At this rate, in 2023, it is estimated that cybercriminals will steal 33 billion records containing sensitive data. Without cybersecurity knowledge and/or preventative measures set in place, it can take 196 days on average to identify a data breach.
Human naivety is often the root cause of cybercrimes. Even seemingly small mistakes, such as weak passwords, leave individuals and companies vulnerable to attacks. The far-reaching intensity of this matter can be figured when you factor that there is an average of 38.4 passwords per individual, which adds up to more than 300 billion passwords in use globally.
Perhaps surprisingly, “password spraying” is the most commonly used method for hacking accounts, and this involves taking easy-to-guess passwords and going through a list of usernames until the right combination gives access to an account. Cybercriminals had a major win in January 2020, when roughly 1.2 million Microsoft accounts were compromised because they had easy passwords and did not make use of multi-factor authentication.
This naivety can also occur on the backend, such as when record leaks take place due to ignorance paired with platform vulnerabilities. It can also take place when businesses emails are compromised, and used to dry up bank accounts.
For most companies, it is an uphill battle to combat potential cyber threats, due to the shortage of specialists in the workforce. The companies that do have cybersecurity professionals are typically understaffed. The best way to fill the cyber skills and employment gap is by reskilling the workforce and upskilling the industry with intensive training.
Related: 3 Ways to Make Employees Your Best Cybercrime Fighters
Cybersecurity training: helping individuals and companies alike
The number of unfilled cyber positions stands at over 4.07 million professionals, up from 2.93 million this time last year. This includes 561,000 in North America and a staggering 2.6 million shortfall in APAC. Conservative estimates by the Bureau of Labor Statistics indicate the cybersecurity sector is expected to grow by 37 percent through 2022.
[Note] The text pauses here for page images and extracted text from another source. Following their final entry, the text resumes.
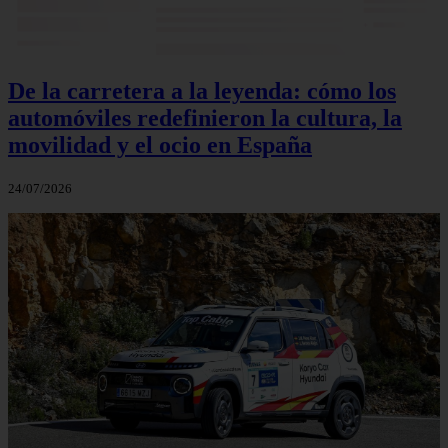
De la carretera a la leyenda: cómo los
automóviles redefinieron la cultura, la
movilidad y el ocio en España
24/07/2026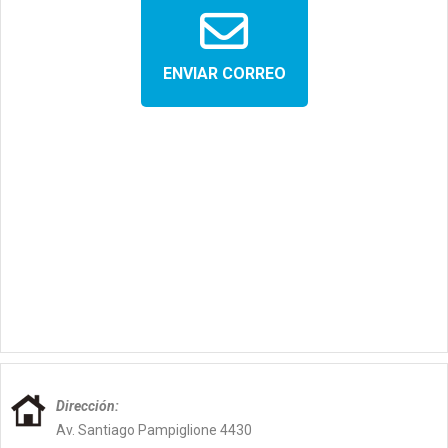
Dirección:
Av. Santiago Pampiglione 4430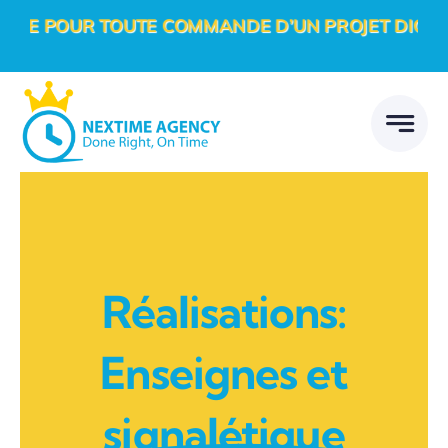
Passer
COMMANDE D’UN PROJET DIGITAL + 1 CASQUETTE 
au
contenu
Réalisations:
Enseignes et
signalétique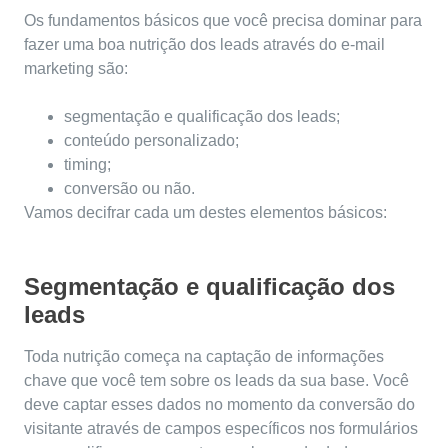
Os fundamentos básicos que você precisa dominar para
fazer uma boa nutrição dos leads através do e-mail
marketing são:
segmentação e qualificação dos leads;
conteúdo personalizado;
timing;
conversão ou não.
Vamos decifrar cada um destes elementos básicos:
Segmentação e qualificação dos
leads
Toda nutrição começa na captação de informações
chave que você tem sobre os leads da sua base. Você
deve captar esses dados no momento da conversão do
visitante através de campos específicos nos formulários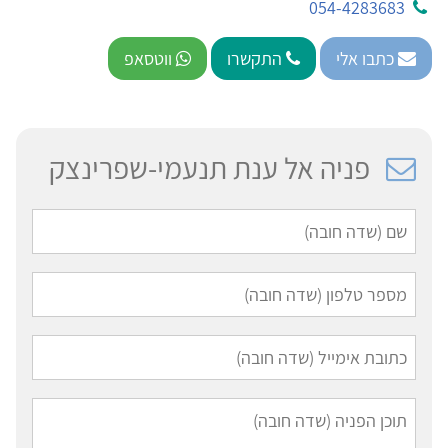
054-4283683
כתבו אלי
התקשרו
ווטסאפ
פניה אל ענת תנעמי-שפרינצק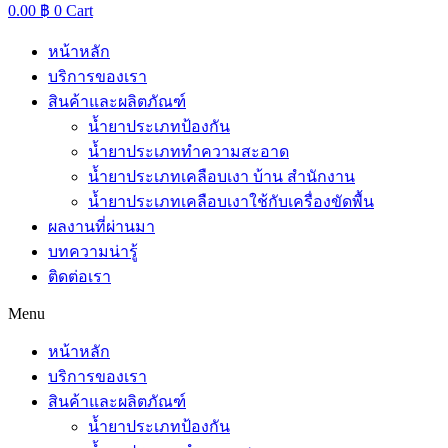
0.00
฿
0
Cart
หน้าหลัก
บริการของเรา
สินค้าและผลิตภัณฑ์
น้ำยาประเภทป้องกัน
น้ำยาประเภททำความสะอาด
น้ำยาประเภทเคลือบเงา บ้าน สำนักงาน
น้ำยาประเภทเคลือบเงาใช้กับเครื่องขัดพื้น
ผลงานที่ผ่านมา
บทความน่ารู้
ติดต่อเรา
Menu
หน้าหลัก
บริการของเรา
สินค้าและผลิตภัณฑ์
น้ำยาประเภทป้องกัน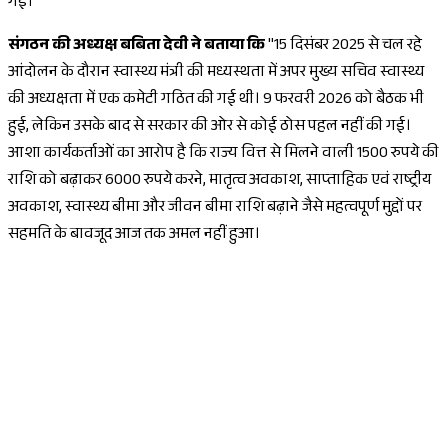
गई।
संगठन की अध्यक्ष बबिता देवी ने बताया कि
"15 दिसंबर 2025 से चल रहे
आंदोलन के दौरान स्वास्थ्य मंत्री की मध्यस्थता में अपर मुख्य सचिव स्वास्थ्य
की अध्यक्षता में एक कमेटी गठित की गई थी। 9 फरवरी 2026 को बैठक भी
हुई, लेकिन उसके बाद से सरकार की ओर से कोई ठोस पहल नहीं की गई।
आशा कार्यकर्ताओं का आरोप है कि राज्य वित्त से मिलने वाली 1500 रुपये की
राशि को बढ़ाकर 6000 रुपये करने, मातृत्व अवकाश, साप्ताहिक एवं राष्ट्रीय
अवकाश, स्वास्थ्य बीमा और जीवन बीमा राशि बढ़ाने जैसे महत्वपूर्ण मुद्दों पर
सहमति के बावजूद आज तक अमल नहीं हुआ।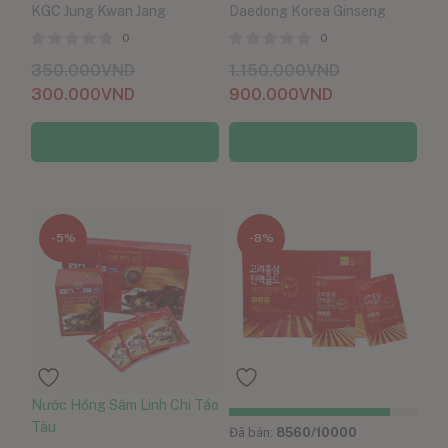
KGC Jung Kwan Jang
Daedong Korea Ginseng
0
0
350.000
VND
1.150.000
VND
300.000
VND
900.000
VND
Thêm vào giỏ hàng
Thêm vào giỏ hàng
-5%
-8%
Nước Hồng Sâm Linh Chi Táo
Tàu
Đã bán:
8560
/10000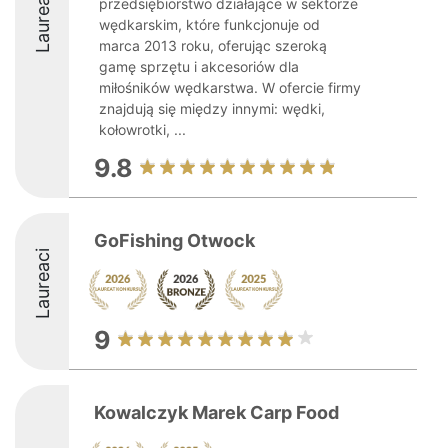
Laureaci
przedsiębiorstwo działające w sektorze
wędkarskim, które funkcjonuje od
marca 2013 roku, oferując szeroką
gamę sprzętu i akcesoriów dla
miłośników wędkarstwa. W ofercie firmy
znajdują się między innymi: wędki,
kołowrotki, ...
9.8
GoFishing Otwock
Laureaci
9
Kowalczyk Marek Carp Food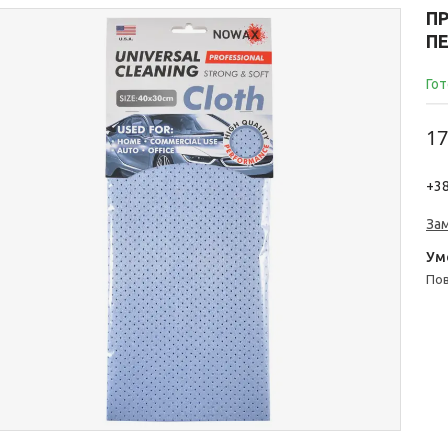
П
П
Гот
17
+38
За
п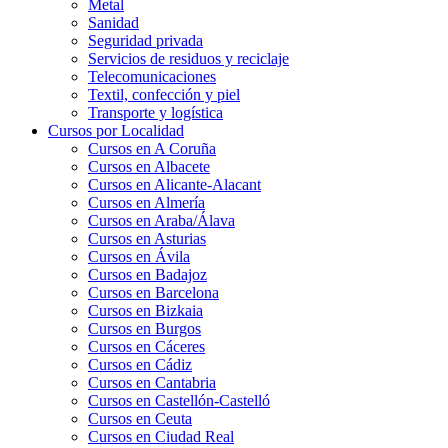
Metal
Sanidad
Seguridad privada
Servicios de residuos y reciclaje
Telecomunicaciones
Textil, confección y piel
Transporte y logística
Cursos por Localidad
Cursos en A Coruña
Cursos en Albacete
Cursos en Alicante-Alacant
Cursos en Almería
Cursos en Araba/Álava
Cursos en Asturias
Cursos en Ávila
Cursos en Badajoz
Cursos en Barcelona
Cursos en Bizkaia
Cursos en Burgos
Cursos en Cáceres
Cursos en Cádiz
Cursos en Cantabria
Cursos en Castellón-Castelló
Cursos en Ceuta
Cursos en Ciudad Real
In response to the shortage and need, many companies are investing in proper cybersecurity training for all their employees. Doing so provides a high return on investment for the companies, as trained professionals are better able to identify and prevent cybercrimes. And for people looking to switch careers—entry level cyber professionals enjoy a series of benefits, as it is a highly lucrative and future-proofed career path. Compared to most other positions in IT, the positions that fall within the track of cybersecurity pay exceptionally well and are very stable, especially in the increasingly digital post-pandemic world. Some of the titles that are considered entry-level (and don’t even require prior experience in IT) include IT technician, Network Engineer, Information Security Analyst, Junior Penetration Tester, and Systems Administrator. Most of these roles pay six-figure salaries, much higher than many of their IT counterparts.
Intensive cybersecurity training covers far more than basic certification programs. After employees complete cybersecurity training, they become equipped with all they must know for how to identify phishing schemes and social engineering attacks, in addition to being able to identify (and avoid) suspicious links, and evade hacking attempts.
Now more than ever, we must become equipped to thwart the wide range of cybercrimes and their devastating effects by eliminating the human risk factor internally, and closing the gap in the cybersecurity workforce.